Given information:
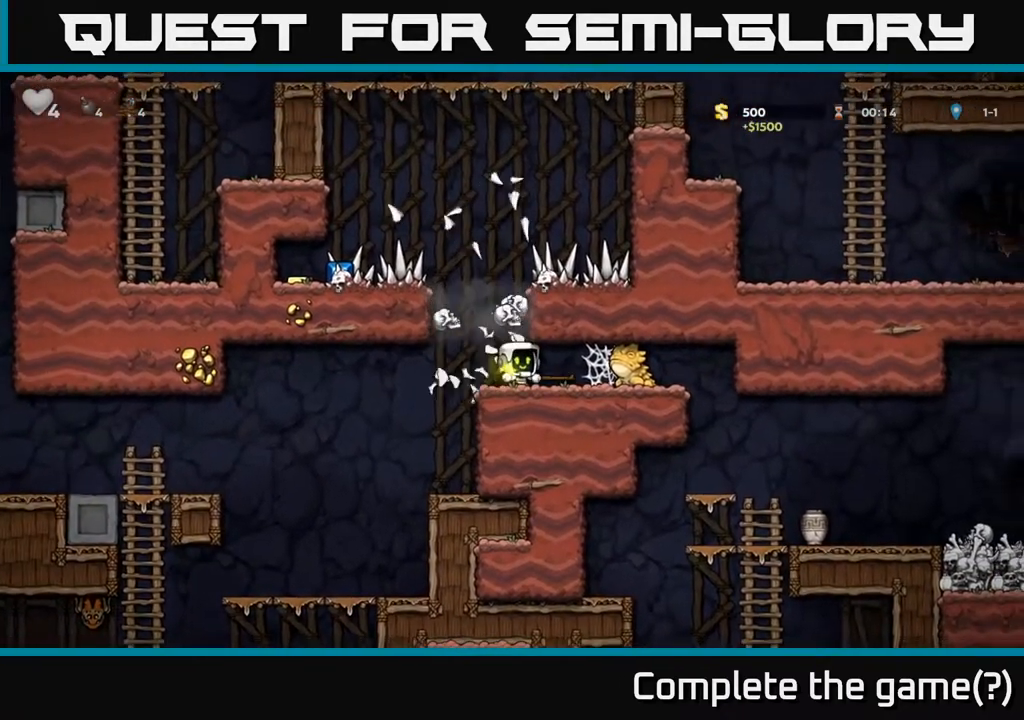
Gameplay with a controller (Xbox layout); each line is a JSON object with the inputs held at the frame after it. "events" lists button and stick changes between this image and that frame as [ms after this image, input, new state], when the widget could be followed in between.
{"buttons": [], "left_stick": "center", "right_stick": "center", "events": []}
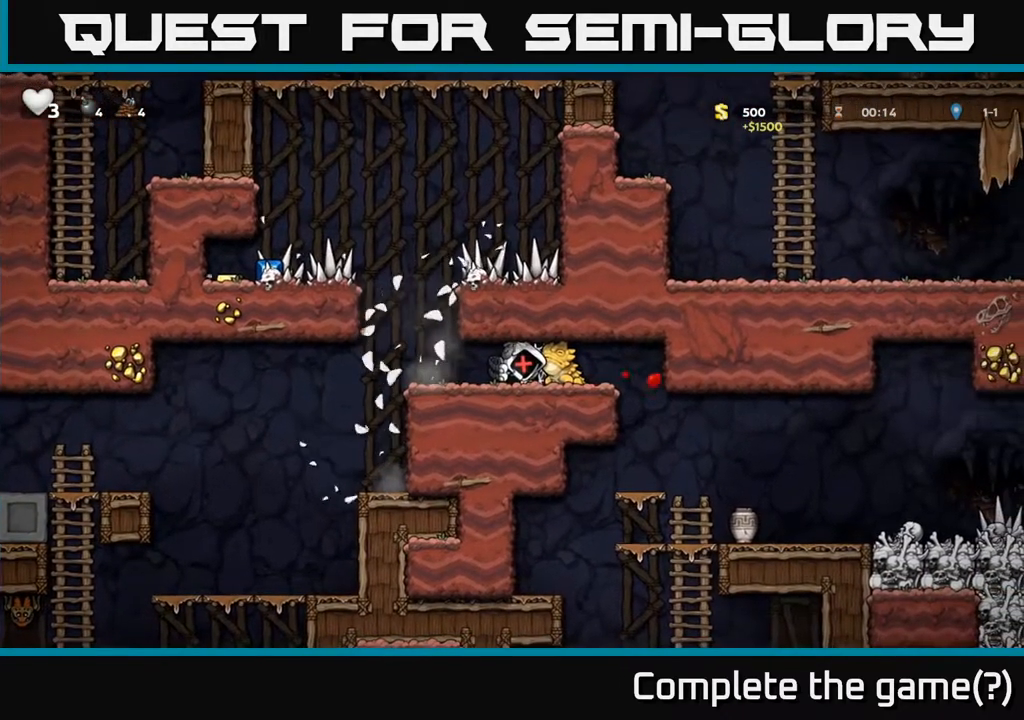
{"buttons": [], "left_stick": "center", "right_stick": "center", "events": []}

Work to be completed: Apart from the images, retype the full material exactly as written.

Result:
Gameplay with a controller (Xbox layout); each line is a JSON object with the inputs held at the frame after it. "events" lists button and stick changes between this image and that frame as [ms after this image, input, new state], when the widget could be followed in between.
{"buttons": [], "left_stick": "center", "right_stick": "center", "events": []}
{"buttons": [], "left_stick": "center", "right_stick": "center", "events": []}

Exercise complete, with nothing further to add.